Puis nous avons créé avec les services de remplacement, la chambre d’agriculture et le lycée agricole de Coutances une formation, devenue la première pépinière en charge de recruter de futurs éleveurs laitiers. Il y a d’autres choses à imaginer. En tant que transformateurs, nous n’avons pas toutes les solutions, mais on peut aider.
Christophe Audouin, directeur général, Les Prés rient bio.
(1) : Tout type d’accidents et de maladies du travail indemnisés par la MSA, moyenne par an sur la période 2015-2019, dont 16 400 avec arrêt ; 54 200 pour les salariés, dont 41 250 avec arrêt (source CCMSA).
50 ans de conquêtes sociales
► Années 60 : des agriculteurs se regroupent afin d’embaucher un agriculteur volant pour les remplacer sur leurs fermes.
► 1972 : le 29 septembre, lors de la conférence annuelle avec les dirigeants agricoles, le gouvernement annonce le déploiement des services de remplacement sur tout le territoire – création de la fédération nationale et décision pour que le président soit toujours choisi au sein du syndicat des Jeunes agriculteurs (JA).
► 1977 : les agricultrices obtiennent 14 jours de congé maternité financés par une allocation de remplacement.

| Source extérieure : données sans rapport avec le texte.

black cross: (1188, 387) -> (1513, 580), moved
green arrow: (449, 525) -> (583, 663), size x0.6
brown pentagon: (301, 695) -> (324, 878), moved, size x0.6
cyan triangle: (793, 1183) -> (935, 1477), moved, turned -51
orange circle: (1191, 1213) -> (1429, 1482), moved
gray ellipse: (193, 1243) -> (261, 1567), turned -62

► 1995 : le ministère de l’Agriculture dote les services de remplacement du cadre juridique de groupement d’employeurs pour le remplacement des chefs d’exploitation.
► 2001 et 2002 : le congé maternité est allongé à 16 semaines puis les agriculteurs obtiennent un congé paternité de 11 jours financé par une allocation de remplacement.
► 2005 : les partenaires sociaux créent le certificat de qualification professionnelle agent de remplacement.
► 2021 : le congé paternité des agriculteurs est allongé à 25 jours, et la première convention collective du secteur est mise en place, instaurant une grille de salaire pour tous les salariés.